⒊又按,上訴人出賣與被上訴人之土地,在交付前被徵收為都市計劃用地之部分
,已屬給付不能,此項危險應由上訴人自行負擔,而其餘可能部分,又因上訴人另行出賣與第三人,並已交割完畢,亦已成為給付不能,則被上訴人援引民法第二百四十九條第四款之規定,求命上訴人返還其所受領之定金,自非不應准許。最高法院四十九年台上字第一二四六號著有判例可資參照。是由前揭判例意旨可知,民法第二百四十九條所稱之「不能履行」,除客觀不能外,亦包括主觀不能在內,至為顯然。查上訴人出賣系爭房地全部,並未得到系爭房地其他共有人同意之事實,業經共有人陳世浦於原審證述屬實,且為兩造所不爭執,則上訴人擅自出賣系爭房地之所有權全部,已難確保其他共有人願意配合辦理過戶手續,此由上訴人於本院自承:伊曾將系爭支票拿去銀行託收,但後來又撤銷託收,因怕另二共有人沒有委託伊賣,且伊之兄弟亦不同意以此價格出售等語(詳本院更㈠卷一六二頁、本院卷二一一頁),是其就移轉系爭不動產全部之所有權,已陷給付不能,上訴人辯稱本件並無不能履行之情事,僅係給付遲延,要無可採。被上訴人主張因上訴人之弟拒不同意出售其他應有部分,上訴人就全部不動產之所有權移轉已給付不能,堪以採信。
⒋上訴人末辯稱:縱認上訴人應返還定金,其應返還之金額亦非如被上訴人所請
求之數額。因定金鮮有給付一百萬元,應認為定金至多不到十萬元,其餘九十萬元為價金之預付,故加倍返還定金之金額,應為二十萬元方屬合理;又縱認一百萬元均為定金,然參酌被上訴人並無任何實際損失,其請求加倍返還定金,顯失公平,應認該一百萬元係違約金之性質,應類推適用民法第二百五十二條規定,予以酌減云云。然查,定金數額多寡,為兩造合意約定之事項,況上訴人於收受定金時,既未表示數額過高而加以反對,又豈有須負賠償責任時,單方認定合理定金數目之理?再者,定金之目的,在強制契約之履行,則關於定金金額之酌定,當非以契約不能履行時,可能發生之損害額為衡量標準,此與違約金係約定債務人不履行債務時,始應支付者有所不同。故如約定之違約金額過高者,依民法第二百五十二條規定,法院得酌減至相當之數額,定金則無類此規定(參孫森焱,民法債篇總論五0三頁)。

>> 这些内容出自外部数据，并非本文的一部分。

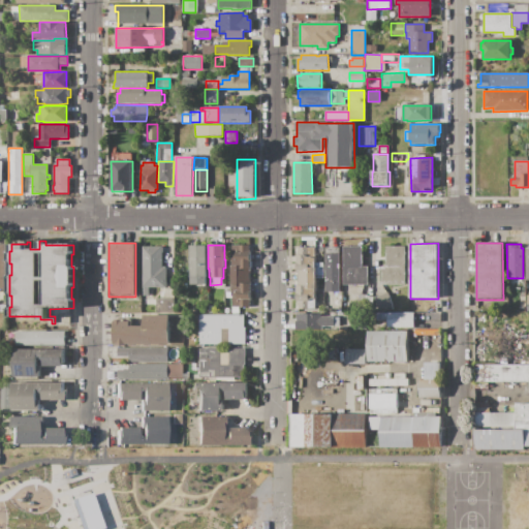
[(231,245),(249,245),(249,249),(250,249),(250,274),(249,274),(249,282),(250,282),(250,304),(249,304),(249,308),(243,308),(243,307),(232,307),(232,287),(231,287),(231,266),(232,266),(231,245)]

準此,定金之性質與目的,既與違約金有間,則上訴人主張類推民法第二百五十二條規定,予以酌減云云,即無認定。
四、綜上所述,系爭買賣契約之標的,確為系爭房地所有權的全部,上訴人既無法依約提出其他共有人之文件,以憑辦理過戶手續,從而,被上訴人主張依民法第二百四十九條第三款之規定,請求上訴人返還二倍定金及自八十八年八月廿六日起至清償日止,按週年利率百分之五計算之利息,洵屬有據,應予准許。原審判命上訴人如數給付,於法並無不合。上訴意旨指摘原判決不當,求予廢棄改判,為無理由,應予駁回其上訴。
五、本件事証已臻明確,兩造其餘攻擊防禦方法及証據資料,核與本件判決結果不生影響,不予一一論述,併予敘明。
六、據上論結,本件上訴為無理由,依民事訴訟法第四百四十九條第一項、第七十八條,判決如主文。
中 華 民 國 九十二 年 八 月 十二 日
臺灣高等法院臺南分院民事第一庭~B1審判長法官 王 惠 一~B2 法官 張 世 展~B3 法官 吳 上 康右為正本係照原本作成。
如對本判決上訴,須於判決送達後二十日內向本院提出上訴狀,未表明上訴理由者,應於上訴後二十日內向本院提出理由書。